September 29, 2010

Poets Speak Loud!, September 27

This series has been resurrected at McGeary's down on Clinton Square in Albany, far from the Lark St. scene where it had a home at Tess' Lark Tavern since January 2005. We all hoped the Lark would rise again but, like the phoenix, we would never know what form it would take. But here we have a "room of one's own" as Virginia Woolf would put it & it worked just fine. (On a personal level I admit to pining over Nicole the waitress, but Meaghan was pretty & efficient & perhaps we too can build a lasting relationship.)

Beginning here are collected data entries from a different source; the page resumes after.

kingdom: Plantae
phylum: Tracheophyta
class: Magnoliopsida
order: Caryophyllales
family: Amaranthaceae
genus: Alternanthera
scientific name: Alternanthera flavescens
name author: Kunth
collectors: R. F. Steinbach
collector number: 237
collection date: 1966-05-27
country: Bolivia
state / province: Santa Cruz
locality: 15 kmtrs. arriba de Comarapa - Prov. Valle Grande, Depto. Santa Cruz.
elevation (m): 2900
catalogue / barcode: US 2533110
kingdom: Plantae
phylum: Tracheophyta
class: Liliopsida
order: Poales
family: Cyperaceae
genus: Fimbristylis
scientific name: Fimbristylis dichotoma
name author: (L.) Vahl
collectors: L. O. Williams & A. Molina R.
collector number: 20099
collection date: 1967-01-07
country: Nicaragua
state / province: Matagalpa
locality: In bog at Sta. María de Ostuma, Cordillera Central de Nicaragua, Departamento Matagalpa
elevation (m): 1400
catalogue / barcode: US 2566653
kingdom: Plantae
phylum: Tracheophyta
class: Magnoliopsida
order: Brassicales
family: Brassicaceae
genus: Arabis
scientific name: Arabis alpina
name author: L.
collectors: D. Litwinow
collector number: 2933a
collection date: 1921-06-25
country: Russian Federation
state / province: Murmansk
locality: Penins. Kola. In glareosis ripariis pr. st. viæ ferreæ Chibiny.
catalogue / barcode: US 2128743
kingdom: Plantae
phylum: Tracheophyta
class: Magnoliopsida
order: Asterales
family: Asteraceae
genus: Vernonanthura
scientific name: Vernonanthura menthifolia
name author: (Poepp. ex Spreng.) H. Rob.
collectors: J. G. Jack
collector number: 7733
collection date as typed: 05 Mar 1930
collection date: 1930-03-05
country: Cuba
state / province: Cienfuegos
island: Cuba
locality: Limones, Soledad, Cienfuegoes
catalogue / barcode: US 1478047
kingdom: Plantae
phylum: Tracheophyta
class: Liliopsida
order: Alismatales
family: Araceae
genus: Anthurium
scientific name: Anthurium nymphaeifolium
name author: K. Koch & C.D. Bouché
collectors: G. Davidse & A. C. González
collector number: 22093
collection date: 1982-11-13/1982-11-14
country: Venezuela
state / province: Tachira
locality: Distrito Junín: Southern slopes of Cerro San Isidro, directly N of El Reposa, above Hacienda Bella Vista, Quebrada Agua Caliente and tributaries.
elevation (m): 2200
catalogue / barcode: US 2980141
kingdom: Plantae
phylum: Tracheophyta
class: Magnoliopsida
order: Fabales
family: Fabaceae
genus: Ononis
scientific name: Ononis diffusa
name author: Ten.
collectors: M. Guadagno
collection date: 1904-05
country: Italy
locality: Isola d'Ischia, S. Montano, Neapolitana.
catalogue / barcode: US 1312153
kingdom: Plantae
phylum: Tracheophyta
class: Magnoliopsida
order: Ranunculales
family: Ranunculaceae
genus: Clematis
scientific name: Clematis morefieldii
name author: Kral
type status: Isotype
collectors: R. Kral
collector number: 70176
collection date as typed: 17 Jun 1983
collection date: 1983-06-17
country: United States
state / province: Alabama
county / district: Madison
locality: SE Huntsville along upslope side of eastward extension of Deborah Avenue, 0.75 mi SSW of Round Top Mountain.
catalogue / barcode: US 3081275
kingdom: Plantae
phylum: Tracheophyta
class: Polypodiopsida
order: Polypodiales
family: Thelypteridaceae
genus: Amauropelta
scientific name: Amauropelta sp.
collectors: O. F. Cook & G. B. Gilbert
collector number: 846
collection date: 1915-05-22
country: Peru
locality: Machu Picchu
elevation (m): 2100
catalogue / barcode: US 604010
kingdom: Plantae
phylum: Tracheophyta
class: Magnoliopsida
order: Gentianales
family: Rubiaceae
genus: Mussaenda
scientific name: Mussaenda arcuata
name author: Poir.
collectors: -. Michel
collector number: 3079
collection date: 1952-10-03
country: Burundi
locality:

Tess Collins welcomed us back with kind words & hugs, then Mary Panza got down to the business she does so well, moving the poets along (if anyone can herd cats, she can). I started off with the able assistance of 2 suburban housewives (Jill Crammond Wickham & Carolee Sherwood) for my Coyote poems, whether or not people care about coyotes. The house was filled with Lark Tavern fans & regulars, like Joe Krausman, who read about his heart ("Biochemistry") & a prose poem about his Army days, "Before Inspection. Todd Fabozzi did a could of political poems, "The Machine" on Albany & a broader political rant on America.

North-country girl Jill Crammond Wickham had 2 hunting poems in anticipation of the season, "From the Deer Hunter's Handbook, or Advice to the Groom" & "Hunting Poem About Gutting a Carcass Already Bled Dry," in case you ever needed this information while wandering down Lark St. Josh McIntyre was much more simple with his short pieces, "Leaks" & "Night & Day." Carolee Sherwood began with an image of a yellow dress hanging on a fence downtown ("The Last Weekend in September"), then "From the Handbook for Surviving a Fall," 2 recent poems as should be evident from the titles.

Cheryl Rice began with a blissful story of "Halloween in Kingston" then on to the Roy Rogers inspired "Trigger at Auction" [from Tom Robbins' Even Cowgirls Get the Blues: "I told Dale, 'When I go, just skin me & put me on top of Trigger.' And Dale said, 'Now don't get any ideas about me'." -- Roy Rogers.] Tess Lecuyer began writing a sonnet that turned into a villanelle (naturally) for Lilly the weiner dog at the Albany WordFest. RM Engelhardt had 2 very serious poems, "The Procession" that he said is a response to/based on a poem by Thom Francis, than an older piece "When."

A special treat tonight were 2 poems by Robert who is the cook here at McGeary's, introduced as "Albany Poet's Big Daddy," who read 2 what could best described as "recovery poems," "The Unseen Enemy" & "My Pain" -- hey, who was watching the burgers? Bob Sharkey gave us a just-written invocation for this new venue, "The Poets" then a little prose piece, a faux memoir excerpt from Discursive about working as a kid in Maine. Marilyn Day introduced a new definition of the word draft by stating her poem ("Fire") "…is a draft because I haven't brought it to my critique group yet." Hmm.

The recently married Bless maybe got himself in trouble with some short borrowed lines about being married, then recovered enough with his right-on poem about our attitudes about being stuck in traffic, with its unsettling punch line. Avery's poem's title was like a poem in itself, the poem an enthusiastic rant about using your breath wisely, then the equally up-beat "From Me to You What Happens When You Smile" (Yes!).
 AC Everson ended the night with "Slice of Life" written last night, then a short piece about going through "the change." Like Heraclitus said, first you step into the Lark Tavern then it becomes McGeary's -- thank you Tess & all her marvelous staff.

Poets Speak Loud presented by every last Monday at McGeary's at Clinton Square (near where Melville lived), in the back room.